Create a Flexible Architecture
The application architecture can have long term and critical impacts on the performance and growth. It must be flexible to be able to deploy components on dedicated servers when needed. But flexibility has a development cost, a performance cost and on the other hand it is not always necessary. Carefully identifying the components is the key. For each component it is necessary to identify and know how they are used, what is their impact on performance on the overall application. If the architecture is not designed or studied correctly, it can be impossible to reorganize the deployment when issues arise.
Planzone is using a traditional multi-tier J2EE architecture. I have organized the architecture in 5 web applications (WAR) that can be deployed on the same server or on different servers. The web applications have different roles: the core application, API access, batch processing, ... These web applications are deployed on every server and we can activate them easily when necessary.
Deploying a new application or service should be made early even when only few users will use the application. By going in production sooner rather than later you get the opportunity to see problems when you have less traffic. You can learn and watch how your users are using the service. Last but not least, you are in a real situation and you are forced to identify and solve real problems immediately.
For our service, we launched the beta version of Planzone in December 2007 and let it used to our initial beta users (300 users). At this stage, we had no performance issue but we could collect good feedback on the product, identify missing features and get ideas to improve our service.
Monitor the application from the beginning
Monitoring is the key when the user's growth rate is unknown (and even after!). This must be put in place at the same time the service is deployed. A careful monitoring solution will help to identify early whether the application has performance issues or whether the infrastructure has to be changed because the user's growth requires it.
We put in place a simple monitoring solution based on Cacti and Nagios. But this was not enough because these tools only provide a coarse monitoring view of the application. I put in place a request monitoring within the application to identify the bottlenecks early (I'll describe it in another post).
Optimize when the monitoring says so
The Pareto principle states that 80% of events are caused by 20% of the causes. For software optimization, this 80-20 rule means that by optimizing 20% of the code, we solve 80% of performance problems. The monitoring solution must be used to identify the 20% of pages, or the 20% of database requests, etc which are the most used and are potentially causing a bottleneck. Because the system is in production, the monitoring data is real and not simulated. Therefore you know what to do.

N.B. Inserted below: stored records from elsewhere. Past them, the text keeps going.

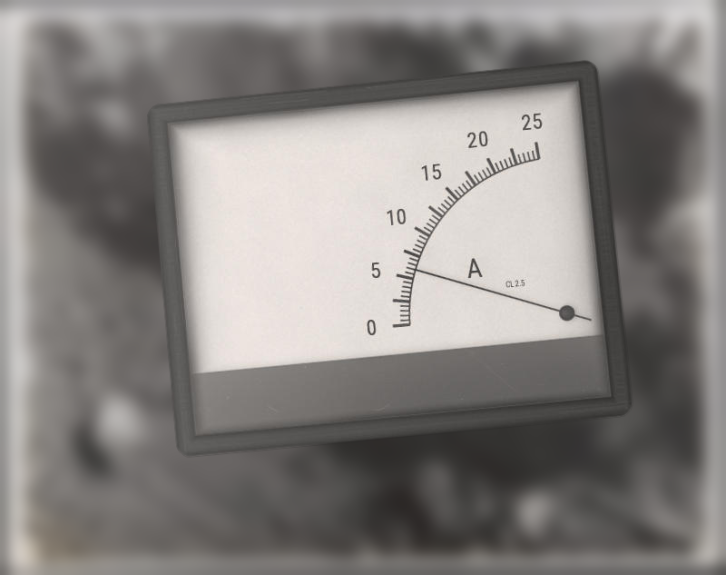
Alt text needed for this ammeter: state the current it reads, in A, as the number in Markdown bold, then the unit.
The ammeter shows **6** A
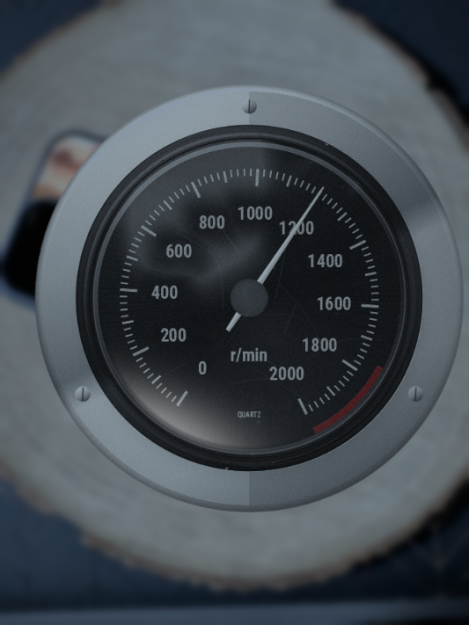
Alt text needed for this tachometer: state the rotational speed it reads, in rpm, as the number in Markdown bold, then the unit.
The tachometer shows **1200** rpm
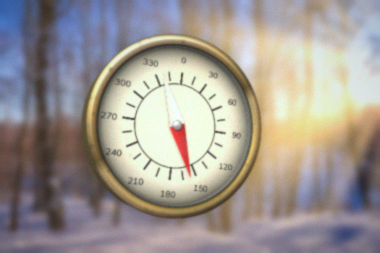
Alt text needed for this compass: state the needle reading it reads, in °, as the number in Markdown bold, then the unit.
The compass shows **157.5** °
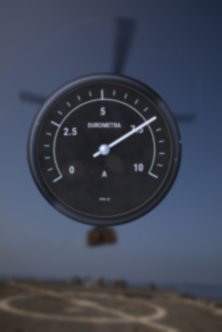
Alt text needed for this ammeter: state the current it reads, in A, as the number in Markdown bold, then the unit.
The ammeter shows **7.5** A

As far as Planzone is concerned, I decided to optimize only one or two pages (over more than 200) and two or three database queries (over more than 180). The choice of which page had to be optimized and when, was defined by the monitoring result. With the team we kept an eye on the monitoring data and we decided to fix performance issues when they seem to appear (one or two times every 6 months).
Update as soon as possible
Optimization allows to solve problems detected by the monitoring. As soon as a solution is found and is functionally validated, updating the production is necessary. Do not wait! Waiting at this stage can aggravate the situation because more users can use the platform and the database will grow (anyway).
With Planzone, we decided to update the service on a regular basis, basically every two months in 2008 and 2009 and each month since the beginning of 2010 (without service interruption!). This helped us a lot in keeping a good quality for the service both on the performance side and on the functional side. Each update contains new (small) features, bug fixes and the performance improvements that are necessary (and no more).
Plan for load spikes
A careful monitoring of the application allows to know the infrastructure usage in terms of CPU, memory and disk loads. Most of the time you will see that the infrastructure is not used at the maximum of its capacity. Users don't use the service at the same time but since you don't control them you may observe intensive use during some periods. If the infrastructure is used at its maximum during normal usage, you have no bandwidth for these intensive usage.
For Planzone we have seen that we often get a load spike every Tuesday and at different hours during the week. Indeed, the load spikes correspond to users who need the service during their business hours. Even during these spikes, the service provides a very good reactivity for users. The load is below 20% in these cases and this gives us room for growth.
From a technical point of view, the architecture, the early deployment, the monitoring, the late optimization and continuous service update were the key in Planzone success.
At beginning of the project we also put in place an internal
benchlab infrastructure to make stress and
performance measurements. It turns out that production monitoring results were more interesting and valuable
than simulating high loads. Our
benchlab is now used only for functional validation.